#### Assigned task
Write out the entries below again, replacing every occurrence of "chart" with "graph" and leaving everything else unchanged. Omit the pictures from your answer.

***** Records provided

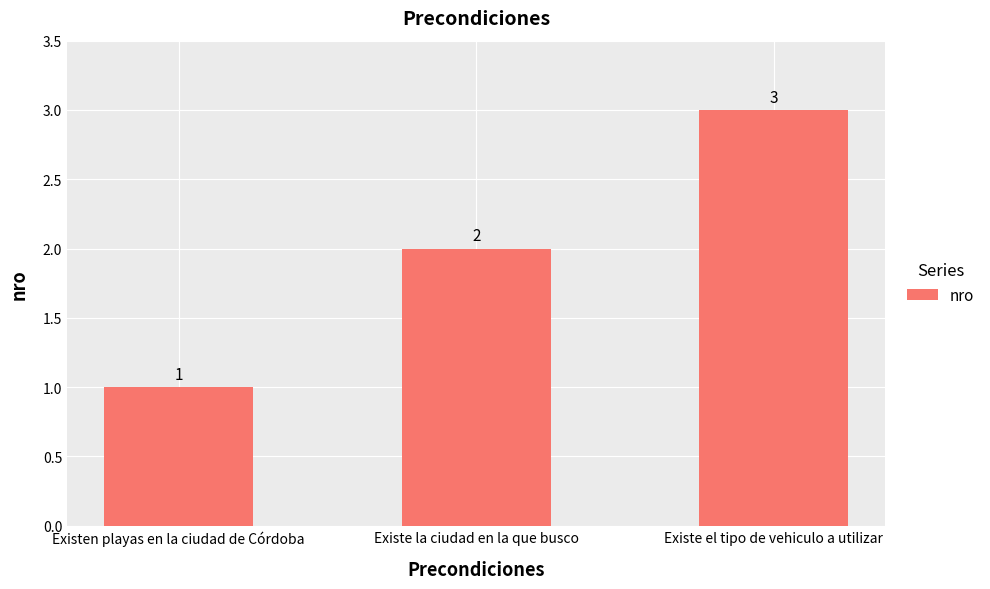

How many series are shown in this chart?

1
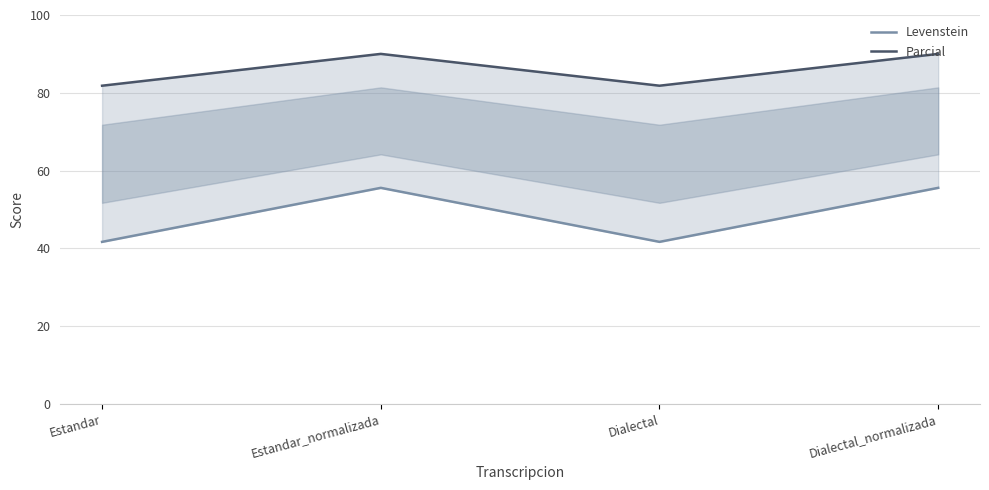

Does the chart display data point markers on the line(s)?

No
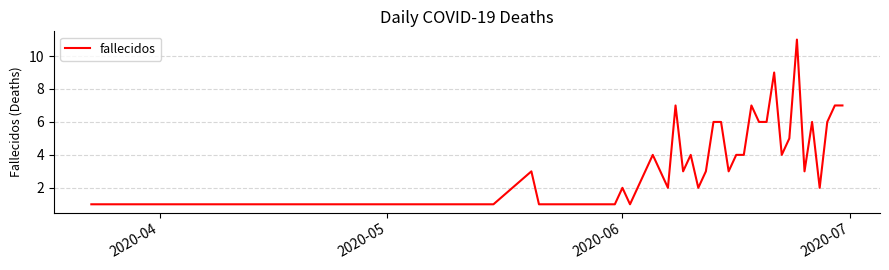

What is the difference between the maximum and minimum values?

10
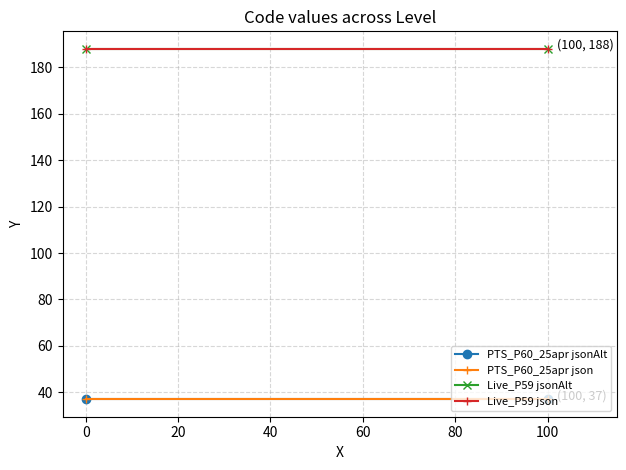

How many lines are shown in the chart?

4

**********

#### Written solution
How many series are shown in this graph?

1

Does the graph display data point markers on the line(s)?

No

What is the difference between the maximum and minimum values?

10

How many lines are shown in the graph?

4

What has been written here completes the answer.